- _What you need to do_: A line below contains "0501 0502 0503 0504 0505 0506 0507", and a later one contains "установке измерительной сис". Repeat both, with every line between them, exactly.

___ Data under study

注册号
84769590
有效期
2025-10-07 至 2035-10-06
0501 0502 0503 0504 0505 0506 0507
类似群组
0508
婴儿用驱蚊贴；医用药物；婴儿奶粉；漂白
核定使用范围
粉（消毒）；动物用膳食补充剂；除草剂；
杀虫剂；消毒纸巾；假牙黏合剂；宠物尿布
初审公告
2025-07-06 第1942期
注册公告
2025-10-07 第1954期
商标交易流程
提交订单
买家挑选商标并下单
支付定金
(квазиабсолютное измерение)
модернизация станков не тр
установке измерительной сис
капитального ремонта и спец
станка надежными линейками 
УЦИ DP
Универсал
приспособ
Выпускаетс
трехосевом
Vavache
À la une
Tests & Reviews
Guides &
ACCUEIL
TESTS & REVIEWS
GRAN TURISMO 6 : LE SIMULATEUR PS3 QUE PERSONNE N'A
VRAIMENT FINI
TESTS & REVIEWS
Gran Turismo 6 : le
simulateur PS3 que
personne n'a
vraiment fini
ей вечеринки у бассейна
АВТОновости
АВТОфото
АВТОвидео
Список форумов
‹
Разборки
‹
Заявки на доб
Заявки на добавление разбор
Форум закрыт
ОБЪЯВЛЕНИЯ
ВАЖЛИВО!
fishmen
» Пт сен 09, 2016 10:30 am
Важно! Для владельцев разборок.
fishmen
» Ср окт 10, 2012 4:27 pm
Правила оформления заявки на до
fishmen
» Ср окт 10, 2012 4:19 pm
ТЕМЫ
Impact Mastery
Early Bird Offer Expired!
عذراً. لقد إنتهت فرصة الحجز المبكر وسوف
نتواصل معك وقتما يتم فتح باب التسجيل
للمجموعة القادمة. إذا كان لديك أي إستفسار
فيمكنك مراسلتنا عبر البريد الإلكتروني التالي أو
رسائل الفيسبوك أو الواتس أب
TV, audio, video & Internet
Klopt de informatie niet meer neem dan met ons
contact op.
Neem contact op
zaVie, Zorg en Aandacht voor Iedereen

______

- _Response to this exercise_:
0501 0502 0503 0504 0505 0506 0507
类似群组
0508
婴儿用驱蚊贴；医用药物；婴儿奶粉；漂白
核定使用范围
粉（消毒）；动物用膳食补充剂；除草剂；
杀虫剂；消毒纸巾；假牙黏合剂；宠物尿布
初审公告
2025-07-06 第1942期
注册公告
2025-10-07 第1954期
商标交易流程
提交订单
买家挑选商标并下单
支付定金
(квазиабсолютное измерение)
модернизация станков не тр
установке измерительной сис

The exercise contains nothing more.